On Sunday, I went to the CARA hamfest up at the Howard County Fairground, in search of either some Iron Horse or Workman antennæ, a fancy ATAS-120, or (fanciest, scariest, and most expensive) a big Tarheel screwdriver antenna with power laydown. As it happens, it wasn't a big shindig, but I did find a vendor with the Workman ones at a good price, and bought a few for useful bands. I also found a fellow selling old radio kits he'd assembled. I was quite taken with a 1-tube regen receiver, as well as a 3-tube cakepan unit that had been robbed of 2 of its tubes and sockets. I thought repairing it would be fun and I'm sure I have the tubes and sockets in stock. I ended up getting both of 'em, and he threw in a 1½/3/27/45/90 volt power supply and a weird transistorized regen complete with an IC audio amplifier, and the instructions. Turns out the instructions for the cakepan weren't there, so I'll have to reverse engineer that one (I'm suspicious of the hand-lettered notations, which claim the 6AQ5 [an audio power amplifier tube] is the detector, and a 6AK6 [a high frequency pentagrid converter] is the "audio" tube).

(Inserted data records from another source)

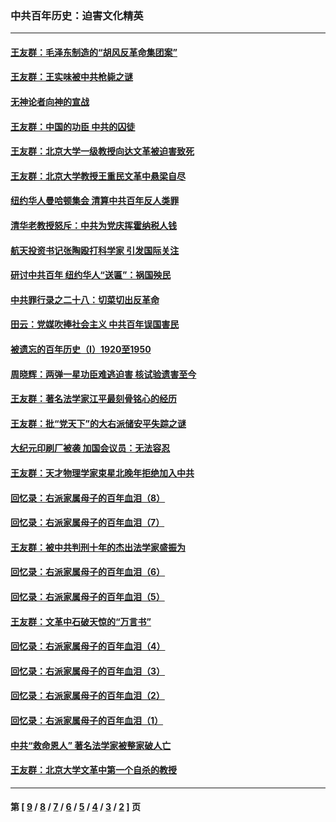 ### 中共百年历史：迫害文化精英
---
#### [王友群：毛泽东制造的“胡风反革命集团案”](../../pages/nf1176111/n13324909.md?11080430) 
#### [王友群：王实味被中共枪毙之谜](../../pages/nf1176111/n13307502.md?11080430) 
#### [无神论者向神的宣战](../../pages/nf1176111/n13281535.md?11080430) 
#### [王友群：中国的功臣 中共的囚徒](../../pages/nf1176111/n13291790.md?11080430) 
#### [王友群：北京大学一级教授向达文革被迫害致死](../../pages/nf1176111/n13150966.md?11080430) 
#### [王友群：北京大学教授王重民文革中悬梁自尽](../../pages/nf1176111/n13084645.md?11080430) 
#### [纽约华人曼哈顿集会 清算中共百年反人类罪](../../pages/nf1176111/n13084157.md?11080430) 
#### [清华老教授怒斥：中共为党庆挥霍纳税人钱](../../pages/nf1176111/n13071430.md?11080430) 
#### [航天投资书记张陶殴打科学家 引发国际关注](../../pages/nf1176111/n13069132.md?11080430) 
#### [研讨中共百年 纽约华人“送匾”：祸国殃民](../../pages/nf1176111/n13057367.md?11080430) 
#### [中共罪行录之二十八：切菜切出反革命](../../pages/nf1176111/n13030600.md?11080430) 
#### [田云：党媒吹捧社会主义 中共百年误国害民](../../pages/nf1176111/n13006682.md?11080430) 
#### [被遗忘的百年历史（I）1920至1950](../../pages/nf1176111/n12986411.md?11080430) 
#### [周晓辉：两弹一星功臣难逃迫害 核试验遗害至今](../../pages/nf1176111/n12974997.md?11080430) 
#### [王友群：著名法学家江平最刻骨铭心的经历](../../pages/nf1176111/n12970787.md?11080430) 
#### [王友群：批“党天下”的大右派储安平失踪之谜](../../pages/nf1176111/n12954229.md?11080430) 
#### [大纪元印刷厂被袭 加国会议员：无法容忍](../../pages/nf1176111/n12883028.md?11080430) 
#### [王友群：天才物理学家束星北晚年拒绝加入中共](../../pages/nf1176111/n12792913.md?11080430) 
#### [回忆录：右派家属母子的百年血泪（8）](../../pages/nf1176111/n12706196.md?11080430) 
#### [回忆录：右派家属母子的百年血泪（7）](../../pages/nf1176111/n12706191.md?11080430) 
#### [王友群：被中共判刑十年的杰出法学家盛振为](../../pages/nf1176111/n12706141.md?11080430) 
#### [回忆录：右派家属母子的百年血泪（6）](../../pages/nf1176111/n12698863.md?11080430) 
#### [回忆录：右派家属母子的百年血泪（5）](../../pages/nf1176111/n12692515.md?11080430) 
#### [王友群：文革中石破天惊的“万言书”](../../pages/nf1176111/n12690994.md?11080430) 
#### [回忆录：右派家属母子的百年血泪（4）](../../pages/nf1176111/n12686410.md?11080430) 
#### [回忆录：右派家属母子的百年血泪（3）](../../pages/nf1176111/n12683820.md?11080430) 
#### [回忆录：右派家属母子的百年血泪（2）](../../pages/nf1176111/n12679738.md?11080430) 
#### [回忆录：右派家属母子的百年血泪（1）](../../pages/nf1176111/n12678112.md?11080430) 
#### [中共“救命恩人” 著名法学家被整家破人亡](../../pages/nf1176111/n12658168.md?11080430) 
#### [王友群：北京大学文革中第一个自杀的教授](../../pages/nf1176111/n12632697.md?11080430) 

---
#### 第 [ [9](./9.md?11080430) / [8](./8.md?11080430) / [7](./7.md?11080430) / [6](./6.md?11080430) / [5](./5.md?11080430) / [4](./4.md?11080430) / [3](./3.md?11080430) / [2](./2.md?11080430) ] 页
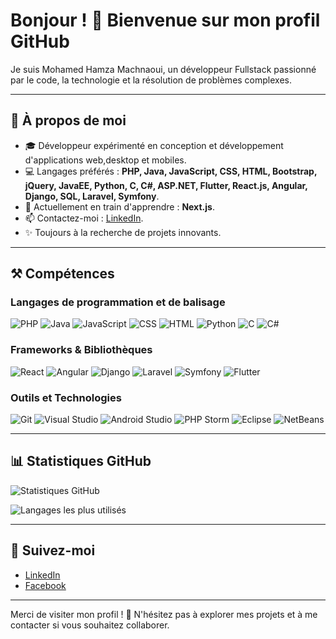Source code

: # Bonjour ! 👋 Bienvenue sur mon profil GitHub

Je suis Mohamed Hamza Machnaoui, un développeur Fullstack passionné par le code, la technologie et la résolution de problèmes complexes.

---

## 🚀 À propos de moi

- 🎓 Développeur expérimenté en conception et développement d'applications web,desktop et mobiles.
- 💻 Langages préférés : **PHP, Java, JavaScript, CSS, HTML, Bootstrap, jQuery, JavaEE, Python, C, C#, ASP.NET, Flutter, React.js, Angular, Django, SQL, Laravel, Symfony**.
- 🌱 Actuellement en train d'apprendre : **Next.js**.
- 📫 Contactez-moi : [LinkedIn](https://ma.linkedin.com/in/mohamed-hamza-machnaoui).
- ✨ Toujours à la recherche de projets innovants.

---

## ⚒️ Compétences

### Langages de programmation et de balisage

![PHP](https://img.shields.io/badge/PHP-777BB4?style=for-the-badge&logo=php&logoColor=white)
![Java](https://img.shields.io/badge/Java-007396?style=for-the-badge&logo=java&logoColor=white)
![JavaScript](https://img.shields.io/badge/JavaScript-F7DF1E?style=for-the-badge&logo=javascript&logoColor=black)
![CSS](https://img.shields.io/badge/CSS-1572B6?style=for-the-badge&logo=css3&logoColor=white)
![HTML](https://img.shields.io/badge/HTML-E34F26?style=for-the-badge&logo=html5&logoColor=white)
![Python](https://img.shields.io/badge/Python-3776AB?style=for-the-badge&logo=python&logoColor=white)
![C](https://img.shields.io/badge/C-A8B9CC?style=for-the-badge&logo=c&logoColor=white)
![C#](https://img.shields.io/badge/C%23-239120?style=for-the-badge&logo=c-sharp&logoColor=white)

### Frameworks & Bibliothèques

![React](https://img.shields.io/badge/React-61DAFB?style=for-the-badge&logo=react&logoColor=black)
![Angular](https://img.shields.io/badge/Angular-DD0031?style=for-the-badge&logo=angular&logoColor=white)
![Django](https://img.shields.io/badge/Django-092E20?style=for-the-badge&logo=django&logoColor=white)
![Laravel](https://img.shields.io/badge/Laravel-FF2D20?style=for-the-badge&logo=laravel&logoColor=white)
![Symfony](https://img.shields.io/badge/Symfony-000000?style=for-the-badge&logo=symfony&logoColor=white)
![Flutter](https://img.shields.io/badge/Flutter-02569B?style=for-the-badge&logo=flutter&logoColor=white)

### Outils et Technologies

![Git](https://img.shields.io/badge/Git-F05032?style=for-the-badge&logo=git&logoColor=white)
![Visual Studio](https://img.shields.io/badge/Visual%20Studio-5C2D91?style=for-the-badge&logo=visual-studio&logoColor=white)
![Android Studio](https://img.shields.io/badge/Android%20Studio-3DDC84?style=for-the-badge&logo=android-studio&logoColor=white)
![PHP Storm](https://img.shields.io/badge/PHPStorm-000000?style=for-the-badge&logo=phpstorm&logoColor=white)
![Eclipse](https://img.shields.io/badge/Eclipse-2C2255?style=for-the-badge&logo=eclipse&logoColor=white)
![NetBeans](https://img.shields.io/badge/NetBeans-1B6AC6?style=for-the-badge&logo=apache-netbeans-ide&logoColor=white)

---

## 📊 Statistiques GitHub

![Statistiques GitHub](https://github-readme-stats.vercel.app/api?username=hamzamachnaoui&show_icons=true&theme=radical)

![Langages les plus utilisés](https://github-readme-stats.vercel.app/api/top-langs/?username=hamzamachnaoui&layout=compact&theme=radical)


---

## 🔗 Suivez-moi

- [LinkedIn](https://ma.linkedin.com/in/mohamed-hamza-machnaoui)
- [Facebook](https://facebook.com/hamza.machnaoui)

---

Merci de visiter mon profil ! 🙏 N'hésitez pas à explorer mes projets et à me contacter si vous souhaitez collaborer.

Another vendor had a nice student microscope (which I picked up for ladi_lavinder), a boffo 14-LED UV flashlight (for fizzygeek), and an 8-track deck. I got the 8-track for Kludge, who needs to transfer some audio from an 8-track original. This one, I'll test before I hand it off, and attempt repair if it doesn't behave.
After lugging my booty back to the car, I called ladi_lavinder to see if she wanted me to drop by with the microscope, since it wasn't far. Sure enough, she was happy to have me drop by with it, and she, garnet_rattler and I went up to IHOP for lunch and conversation, then went back to their place and swapped stories and played with the cats and kittens until it was time to head back to VA to have dinner with fizzygeek.
fizzygeek was much pleased with the UV flashlight, and we were both rather impressed with the weird little 1-transistor regen receiver. It turns out it had a 9V battery in it, and a little 18" antenna with a toy flag on it. The unmarked controls were a switch and 4 knobs. I doped 'em out, tweaked the regen control, and tuned around and quickly got some nice clear signal. In Japanese, I think. Impressive for a trivial little unit, a laughable antenna, no ground, and tuning randomly. I'm looking forward to firing up the tube unit, once I assemble a power source and round up some high impedance headphones.